ペンホルダーツブ高という特異な戦型は、トップ選手の中にはほとんどいないが、中級以下では意外に日本に広く分布している。
今回は、中目卓球ラウンジで、ペン粒3フェイズ飲み会を敢行した。
すなわち、日本最強のペン粒の呼び声高い小島さん(タクティブ)、中級代表の馬渕さん(テレビディレクター)、初級代表の高部さん(卓球王国編集部)だ。
ペン粒になった動機が色々と楽しかったのだが、非常に大きな収穫は、彼らは自分のボールが揺れたと思ったことは一度もないということを聞けたことだ。
私は長い間、ツブ高のボールが本当に揺れるのか、錯覚なのかを考えていた。というのも、かつて私は自宅に卓球台とマシンがあり、それで粒高を使って揺れるボールを出そうと、色々なボールに対して色々な打ち方をしてみたのだ。ところが、とうとう揺れるボールを出すことはできなかった。そこで、ツブ高が揺れると感じるのは、予想と軌道が違うことで一瞬視線が迷い、それで揺れると錯覚するのではないかという仮説を立てた。
その後、卓球に詳しい物理学者にこの仮説をぶつけたら、「あなた、目は大丈夫ですか?揺れるでしょツブ高」とバカにされ、揺れる原理を気流だのなんだので説明されたものだった(今も根に持っている)。下手に物理学を知っているとこうなる。理屈より前に、本当に揺れているかどうかの確認をすべきなのだ。
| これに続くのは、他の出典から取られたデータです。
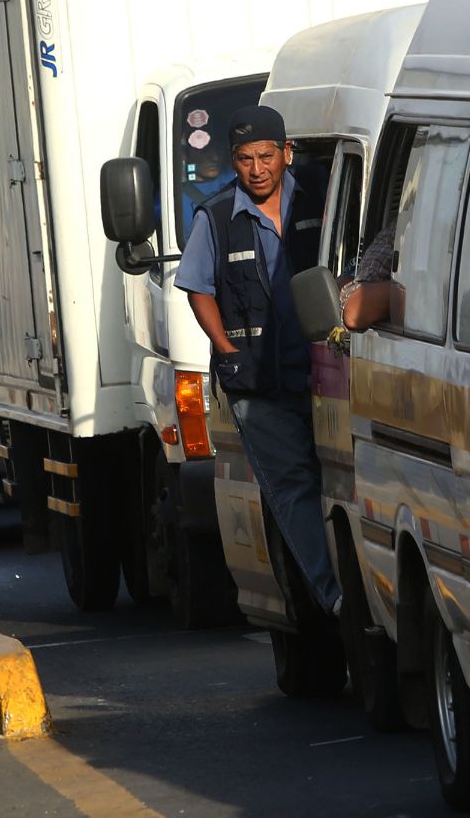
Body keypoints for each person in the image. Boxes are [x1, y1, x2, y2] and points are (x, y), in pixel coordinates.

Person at [175, 105, 341, 616]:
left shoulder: (321, 196)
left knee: (340, 484)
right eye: (245, 159)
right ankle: (335, 599)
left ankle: (360, 589)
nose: (257, 168)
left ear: (287, 153)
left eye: (267, 155)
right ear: (234, 161)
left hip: (327, 373)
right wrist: (226, 350)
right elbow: (198, 288)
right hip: (259, 381)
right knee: (292, 489)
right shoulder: (217, 215)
無回転のボールが左右に揺れる場合があることは、サッカーボールかバレーボールで連続写真で確認されている。だからといって卓球のツブ高でも揺れているとは限らない。そういうことは測定してみるまで信じてはいけない。
本当に揺れているのなら、自分が打ったボールを正面から見ている打球者にこそ見えなくてはならないが、ツブ高使いの彼らが生まれてこの方、相手から「今の揺れた」とは何度も言われたが、揺れたと思ったことは一度もないというのだ。
なんと素晴らしい証言だろう。
中学1年から卓球を始め、ツブ高が何かも知らない段階で顧問の導くままにペン粒になり、今では日本最強のペン粒とも言われる小島さん。
バタフライの『ビデオ卓球教室 異質反転型』を見て、駅から自宅まで歩きながら反転することだけを学んだという馬渕さん。ついついスマホを反転させてしまうらしい。
大学から卓球を始め、ツブ高ほど素晴らしい戦型はないと言い切る高部さん。料理のメニューまで反転。アルバイトのときは金づちをペン持ちして反転していたというどうでもよい経歴を持つ。
そのうち、座談会として記事にしたい。